Tuesday, July 03, 2007

From Popper to Pearson

Last night I sat in front of the telly reading through some newspaper articles from The Weekend Australian (June 30-July 31). Included was an article by Noel Pearson headed ‘Needless Misery’. In the article he said: "[W]hat policies do we need so that all avoidable suffering is avoided in our society? We cannot remove evil from the world and I am not basing our hopes of escaping avoidable suffering on supra-human powers. I am asking us to use our considerable human powers to escape avoidable suffering. This is a question for our social policy: are our policies maximising the avoidance of such suffering? The answer is no. There is too much misery – chiefly endured by the disadvantaged in our society, the lowest classes – that is avoidable. And we do not need to achieve a socialist nirvana to relieve this suffering. I suggest that we can and must aim to hold a capitalist democracy to account to be consistent with the eradication of avoidable suffering."

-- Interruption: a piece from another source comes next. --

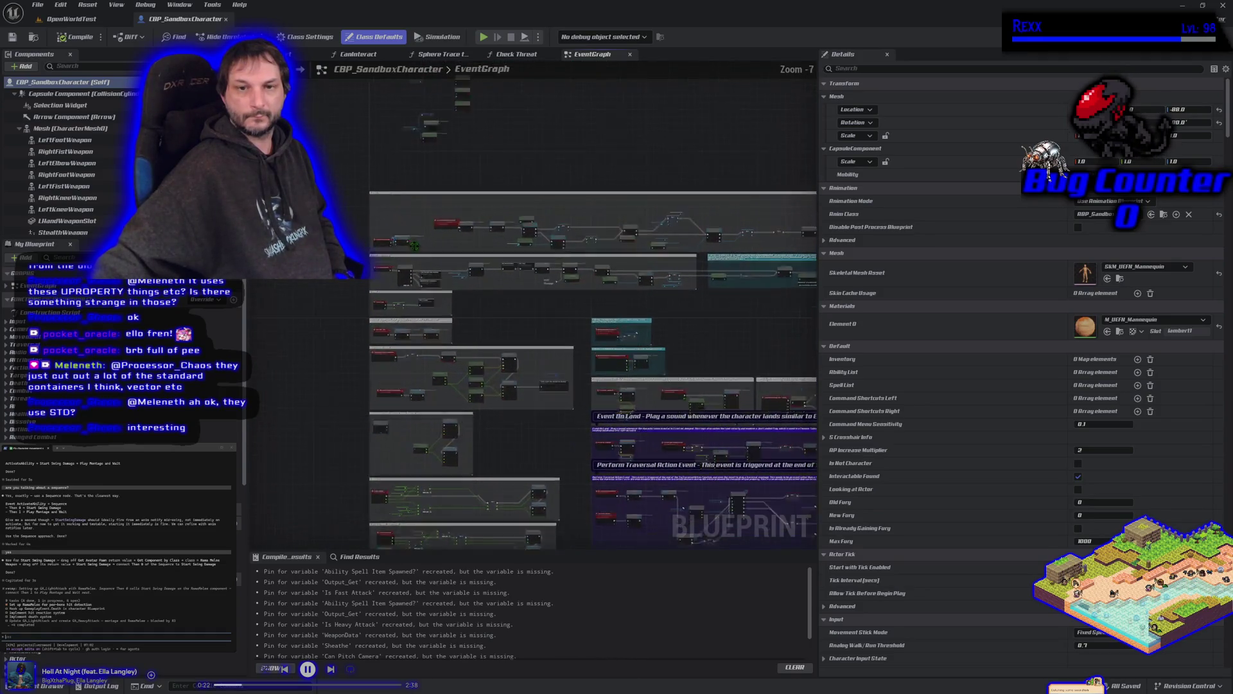
scroll(421, 285, "up", 6)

When I read this I immediately recalled the teaching of Karl Popper in his classic ‘The Open Society and Its Enemies’. Get a load of this summary by Magee in his brilliant and brief survey of Popper’s philosophy:
"The general guiding principle for public policy put forward in The Open Society is: ‘Minimize avoidable suffering’….The Popperian approach has this consequence right across the board: instead of encouraging one to think about building Utopia it makes one seek out, and try to remove, the specific social evils under which human beings are suffering. In this way it is above all a practical approach, and yet one devoted to change. It starts from a concern with human beings, and involves a permanent, active willingness to remould institutions." (Popper Bryan Magee’ 84-85)

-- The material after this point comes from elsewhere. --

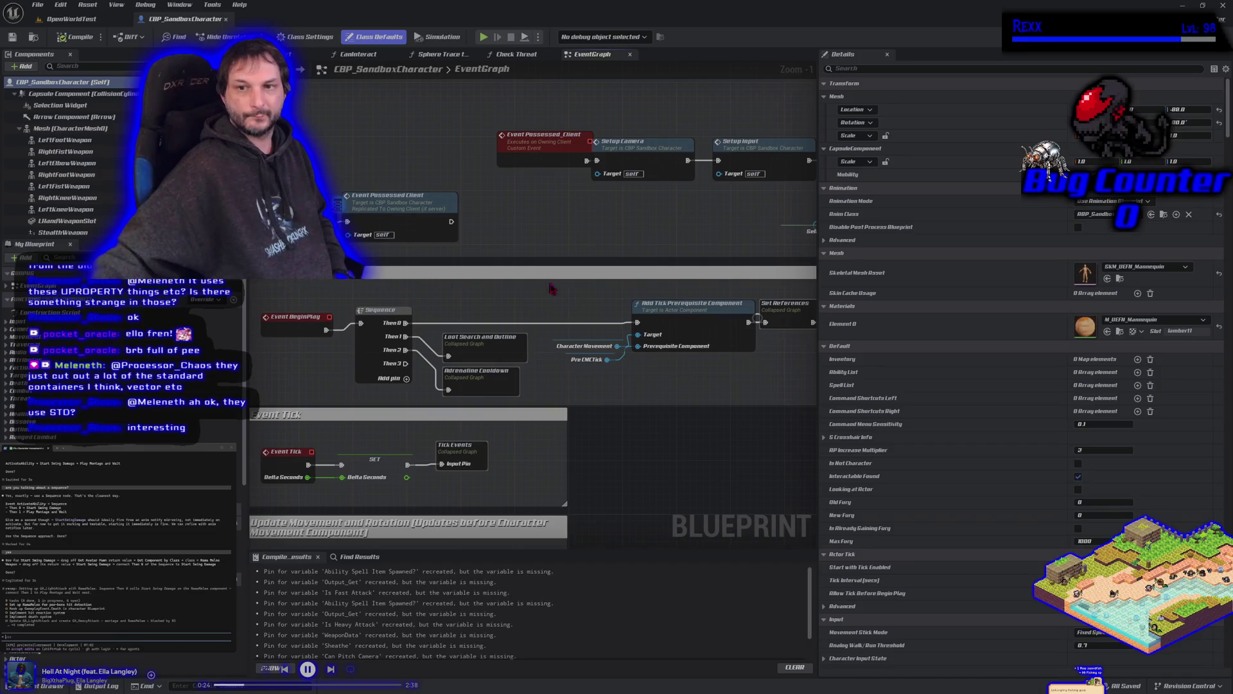
scroll(577, 305, "down", 3)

Maybe one the many reasons I like Pearson’s writing is that I find it to be so Popperian (and also so Christian, in that in focuses on the good of individual human beings without ignoring the fact that human beings always live in community).
Anyhow, in this post I have got to mention Popper, Magee, and Pearson (and the teaching of the Lord). Just the sort of post I like to present for the consideration of the multitudes of you who read my blog.